====== Data supplied ======

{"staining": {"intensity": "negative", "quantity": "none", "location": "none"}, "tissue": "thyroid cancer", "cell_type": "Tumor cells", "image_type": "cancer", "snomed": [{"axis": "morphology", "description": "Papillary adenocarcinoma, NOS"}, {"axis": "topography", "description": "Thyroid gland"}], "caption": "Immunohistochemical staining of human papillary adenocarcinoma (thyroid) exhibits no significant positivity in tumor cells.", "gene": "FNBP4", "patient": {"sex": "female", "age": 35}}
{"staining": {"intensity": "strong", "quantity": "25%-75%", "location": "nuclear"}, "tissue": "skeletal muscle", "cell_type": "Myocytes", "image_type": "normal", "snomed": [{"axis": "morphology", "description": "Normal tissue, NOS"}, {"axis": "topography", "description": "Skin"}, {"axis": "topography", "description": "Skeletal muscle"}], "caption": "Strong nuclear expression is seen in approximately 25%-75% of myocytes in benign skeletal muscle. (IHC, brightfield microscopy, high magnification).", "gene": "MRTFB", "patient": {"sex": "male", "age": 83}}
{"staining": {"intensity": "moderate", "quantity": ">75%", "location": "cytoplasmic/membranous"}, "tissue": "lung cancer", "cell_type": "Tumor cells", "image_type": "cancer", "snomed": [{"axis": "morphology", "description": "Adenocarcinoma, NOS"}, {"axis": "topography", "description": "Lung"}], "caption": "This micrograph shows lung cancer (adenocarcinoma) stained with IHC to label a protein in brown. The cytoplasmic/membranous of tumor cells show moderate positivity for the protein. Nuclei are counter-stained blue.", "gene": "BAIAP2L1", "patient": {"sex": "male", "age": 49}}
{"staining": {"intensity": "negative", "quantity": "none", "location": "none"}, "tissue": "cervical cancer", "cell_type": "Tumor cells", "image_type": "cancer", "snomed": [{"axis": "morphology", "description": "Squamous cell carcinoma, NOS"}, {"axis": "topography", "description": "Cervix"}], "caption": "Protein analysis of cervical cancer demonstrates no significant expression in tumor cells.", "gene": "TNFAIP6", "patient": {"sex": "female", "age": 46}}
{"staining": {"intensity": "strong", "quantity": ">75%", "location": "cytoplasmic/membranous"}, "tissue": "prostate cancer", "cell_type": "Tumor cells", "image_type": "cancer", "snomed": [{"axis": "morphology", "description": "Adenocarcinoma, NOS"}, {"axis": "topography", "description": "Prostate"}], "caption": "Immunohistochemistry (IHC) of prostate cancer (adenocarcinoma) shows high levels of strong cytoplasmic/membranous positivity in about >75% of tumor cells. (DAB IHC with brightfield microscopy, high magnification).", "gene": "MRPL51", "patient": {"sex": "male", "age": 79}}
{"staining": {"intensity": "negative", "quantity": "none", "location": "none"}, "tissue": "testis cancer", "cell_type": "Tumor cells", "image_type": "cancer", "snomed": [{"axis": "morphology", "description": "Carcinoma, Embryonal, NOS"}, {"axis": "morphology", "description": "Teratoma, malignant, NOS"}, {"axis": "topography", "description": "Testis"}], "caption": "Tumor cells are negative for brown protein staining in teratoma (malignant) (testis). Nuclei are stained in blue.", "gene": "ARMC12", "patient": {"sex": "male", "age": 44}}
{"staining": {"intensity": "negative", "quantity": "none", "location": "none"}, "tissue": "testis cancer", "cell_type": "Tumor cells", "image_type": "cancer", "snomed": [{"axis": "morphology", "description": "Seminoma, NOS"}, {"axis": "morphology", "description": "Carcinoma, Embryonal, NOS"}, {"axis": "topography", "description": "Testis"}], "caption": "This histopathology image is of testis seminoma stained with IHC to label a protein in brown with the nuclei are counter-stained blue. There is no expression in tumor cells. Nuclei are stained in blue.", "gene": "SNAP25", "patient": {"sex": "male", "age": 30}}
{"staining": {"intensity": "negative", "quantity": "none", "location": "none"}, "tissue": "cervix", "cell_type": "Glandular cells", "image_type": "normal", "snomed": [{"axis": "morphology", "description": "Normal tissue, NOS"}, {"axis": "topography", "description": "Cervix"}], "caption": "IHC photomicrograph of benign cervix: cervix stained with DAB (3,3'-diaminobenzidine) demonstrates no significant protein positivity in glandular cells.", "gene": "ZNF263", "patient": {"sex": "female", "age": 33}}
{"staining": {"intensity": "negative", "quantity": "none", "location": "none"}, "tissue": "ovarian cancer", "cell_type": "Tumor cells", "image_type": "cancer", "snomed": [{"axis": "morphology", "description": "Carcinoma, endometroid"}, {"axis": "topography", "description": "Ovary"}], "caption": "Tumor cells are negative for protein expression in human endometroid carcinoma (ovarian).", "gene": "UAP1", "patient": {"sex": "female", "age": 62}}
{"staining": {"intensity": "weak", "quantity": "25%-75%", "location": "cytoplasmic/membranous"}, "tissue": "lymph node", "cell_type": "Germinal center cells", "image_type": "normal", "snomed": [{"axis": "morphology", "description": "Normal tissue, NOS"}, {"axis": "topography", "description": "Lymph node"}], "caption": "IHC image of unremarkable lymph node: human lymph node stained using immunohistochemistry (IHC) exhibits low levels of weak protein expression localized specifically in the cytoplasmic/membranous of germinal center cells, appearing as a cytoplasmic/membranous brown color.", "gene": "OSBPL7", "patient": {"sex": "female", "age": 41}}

======

Brief ▸ Reproduce all of the records precisely. No word may differ.

Written solution ▸
{"staining": {"intensity": "negative", "quantity": "none", "location": "none"}, "tissue": "thyroid cancer", "cell_type": "Tumor cells", "image_type": "cancer", "snomed": [{"axis": "morphology", "description": "Papillary adenocarcinoma, NOS"}, {"axis": "topography", "description": "Thyroid gland"}], "caption": "Immunohistochemical staining of human papillary adenocarcinoma (thyroid) exhibits no significant positivity in tumor cells.", "gene": "FNBP4", "patient": {"sex": "female", "age": 35}}
{"staining": {"intensity": "strong", "quantity": "25%-75%", "location": "nuclear"}, "tissue": "skeletal muscle", "cell_type": "Myocytes", "image_type": "normal", "snomed": [{"axis": "morphology", "description": "Normal tissue, NOS"}, {"axis": "topography", "description": "Skin"}, {"axis": "topography", "description": "Skeletal muscle"}], "caption": "Strong nuclear expression is seen in approximately 25%-75% of myocytes in benign skeletal muscle. (IHC, brightfield microscopy, high magnification).", "gene": "MRTFB", "patient": {"sex": "male", "age": 83}}
{"staining": {"intensity": "moderate", "quantity": ">75%", "location": "cytoplasmic/membranous"}, "tissue": "lung cancer", "cell_type": "Tumor cells", "image_type": "cancer", "snomed": [{"axis": "morphology", "description": "Adenocarcinoma, NOS"}, {"axis": "topography", "description": "Lung"}], "caption": "This micrograph shows lung cancer (adenocarcinoma) stained with IHC to label a protein in brown. The cytoplasmic/membranous of tumor cells show moderate positivity for the protein. Nuclei are counter-stained blue.", "gene": "BAIAP2L1", "patient": {"sex": "male", "age": 49}}
{"staining": {"intensity": "negative", "quantity": "none", "location": "none"}, "tissue": "cervical cancer", "cell_type": "Tumor cells", "image_type": "cancer", "snomed": [{"axis": "morphology", "description": "Squamous cell carcinoma, NOS"}, {"axis": "topography", "description": "Cervix"}], "caption": "Protein analysis of cervical cancer demonstrates no significant expression in tumor cells.", "gene": "TNFAIP6", "patient": {"sex": "female", "age": 46}}
{"staining": {"intensity": "strong", "quantity": ">75%", "location": "cytoplasmic/membranous"}, "tissue": "prostate cancer", "cell_type": "Tumor cells", "image_type": "cancer", "snomed": [{"axis": "morphology", "description": "Adenocarcinoma, NOS"}, {"axis": "topography", "description": "Prostate"}], "caption": "Immunohistochemistry (IHC) of prostate cancer (adenocarcinoma) shows high levels of strong cytoplasmic/membranous positivity in about >75% of tumor cells. (DAB IHC with brightfield microscopy, high magnification).", "gene": "MRPL51", "patient": {"sex": "male", "age": 79}}
{"staining": {"intensity": "negative", "quantity": "none", "location": "none"}, "tissue": "testis cancer", "cell_type": "Tumor cells", "image_type": "cancer", "snomed": [{"axis": "morphology", "description": "Carcinoma, Embryonal, NOS"}, {"axis": "morphology", "description": "Teratoma, malignant, NOS"}, {"axis": "topography", "description": "Testis"}], "caption": "Tumor cells are negative for brown protein staining in teratoma (malignant) (testis). Nuclei are stained in blue.", "gene": "ARMC12", "patient": {"sex": "male", "age": 44}}
{"staining": {"intensity": "negative", "quantity": "none", "location": "none"}, "tissue": "testis cancer", "cell_type": "Tumor cells", "image_type": "cancer", "snomed": [{"axis": "morphology", "description": "Seminoma, NOS"}, {"axis": "morphology", "description": "Carcinoma, Embryonal, NOS"}, {"axis": "topography", "description": "Testis"}], "caption": "This histopathology image is of testis seminoma stained with IHC to label a protein in brown with the nuclei are counter-stained blue. There is no expression in tumor cells. Nuclei are stained in blue.", "gene": "SNAP25", "patient": {"sex": "male", "age": 30}}
{"staining": {"intensity": "negative", "quantity": "none", "location": "none"}, "tissue": "cervix", "cell_type": "Glandular cells", "image_type": "normal", "snomed": [{"axis": "morphology", "description": "Normal tissue, NOS"}, {"axis": "topography", "description": "Cervix"}], "caption": "IHC photomicrograph of benign cervix: cervix stained with DAB (3,3'-diaminobenzidine) demonstrates no significant protein positivity in glandular cells.", "gene": "ZNF263", "patient": {"sex": "female", "age": 33}}
{"staining": {"intensity": "negative", "quantity": "none", "location": "none"}, "tissue": "ovarian cancer", "cell_type": "Tumor cells", "image_type": "cancer", "snomed": [{"axis": "morphology", "description": "Carcinoma, endometroid"}, {"axis": "topography", "description": "Ovary"}], "caption": "Tumor cells are negative for protein expression in human endometroid carcinoma (ovarian).", "gene": "UAP1", "patient": {"sex": "female", "age": 62}}
{"staining": {"intensity": "weak", "quantity": "25%-75%", "location": "cytoplasmic/membranous"}, "tissue": "lymph node", "cell_type": "Germinal center cells", "image_type": "normal", "snomed": [{"axis": "morphology", "description": "Normal tissue, NOS"}, {"axis": "topography", "description": "Lymph node"}], "caption": "IHC image of unremarkable lymph node: human lymph node stained using immunohistochemistry (IHC) exhibits low levels of weak protein expression localized specifically in the cytoplasmic/membranous of germinal center cells, appearing as a cytoplasmic/membranous brown color.", "gene": "OSBPL7", "patient": {"sex": "female", "age": 41}}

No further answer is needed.